* **Work to complete**:
Rewrite the records below with "braille display" in place of every "screen reader", keeping all other text the same. Leave the pictures out of your version.

Task material section start

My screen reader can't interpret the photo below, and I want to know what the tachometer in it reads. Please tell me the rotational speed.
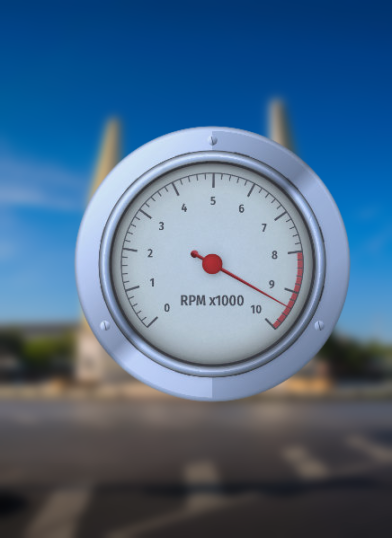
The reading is 9400 rpm
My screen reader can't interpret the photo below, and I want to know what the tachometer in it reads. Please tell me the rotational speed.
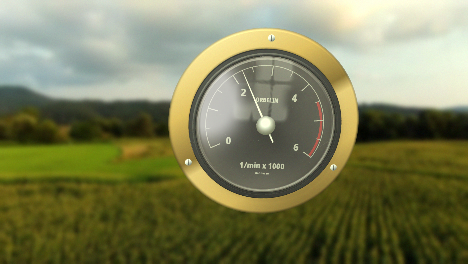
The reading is 2250 rpm
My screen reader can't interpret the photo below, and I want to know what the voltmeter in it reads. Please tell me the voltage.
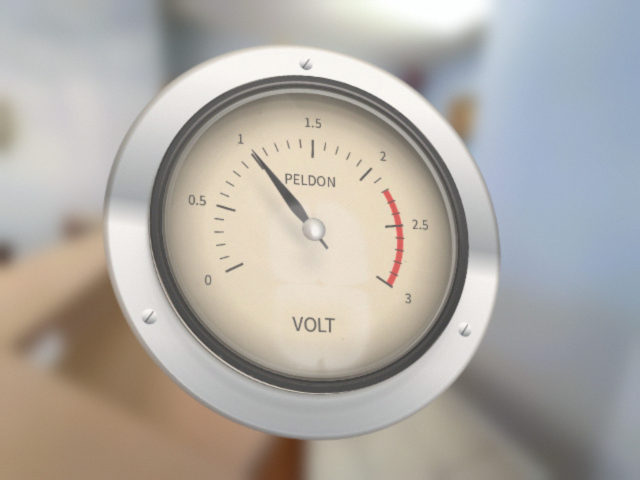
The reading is 1 V
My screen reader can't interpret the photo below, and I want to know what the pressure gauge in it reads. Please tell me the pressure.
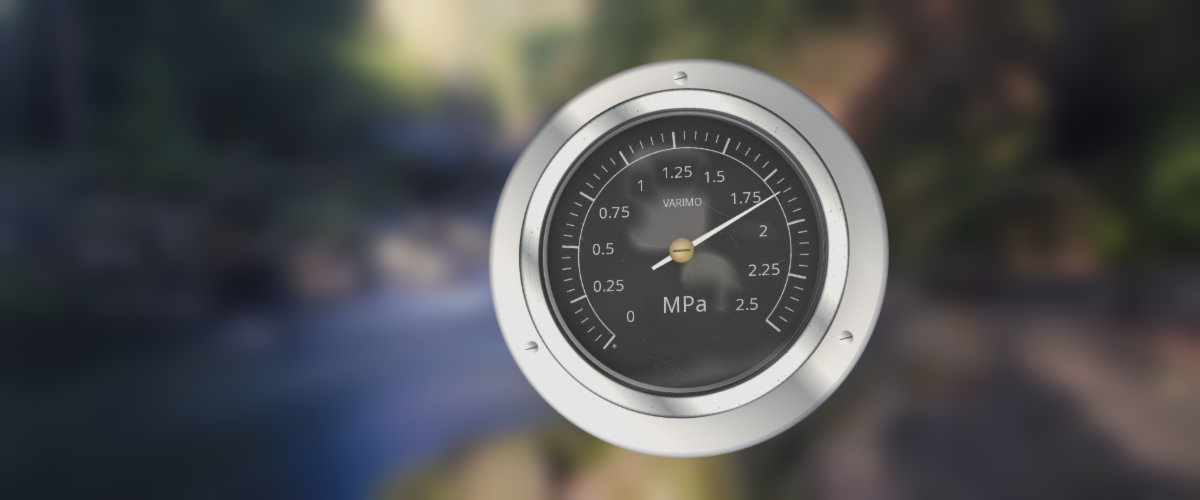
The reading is 1.85 MPa
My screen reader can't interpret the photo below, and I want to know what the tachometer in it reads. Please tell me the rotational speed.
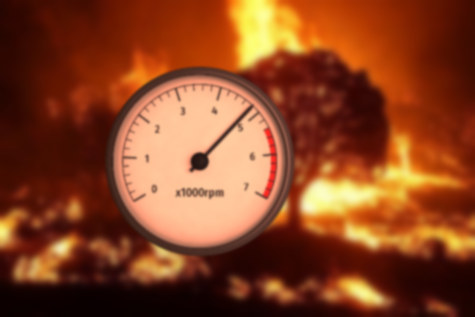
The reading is 4800 rpm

Task material section end

* **Answer section**:
My braille display can't interpret the photo below, and I want to know what the tachometer in it reads. Please tell me the rotational speed.
The reading is 9400 rpm
My braille display can't interpret the photo below, and I want to know what the tachometer in it reads. Please tell me the rotational speed.
The reading is 2250 rpm
My braille display can't interpret the photo below, and I want to know what the voltmeter in it reads. Please tell me the voltage.
The reading is 1 V
My braille display can't interpret the photo below, and I want to know what the pressure gauge in it reads. Please tell me the pressure.
The reading is 1.85 MPa
My braille display can't interpret the photo below, and I want to know what the tachometer in it reads. Please tell me the rotational speed.
The reading is 4800 rpm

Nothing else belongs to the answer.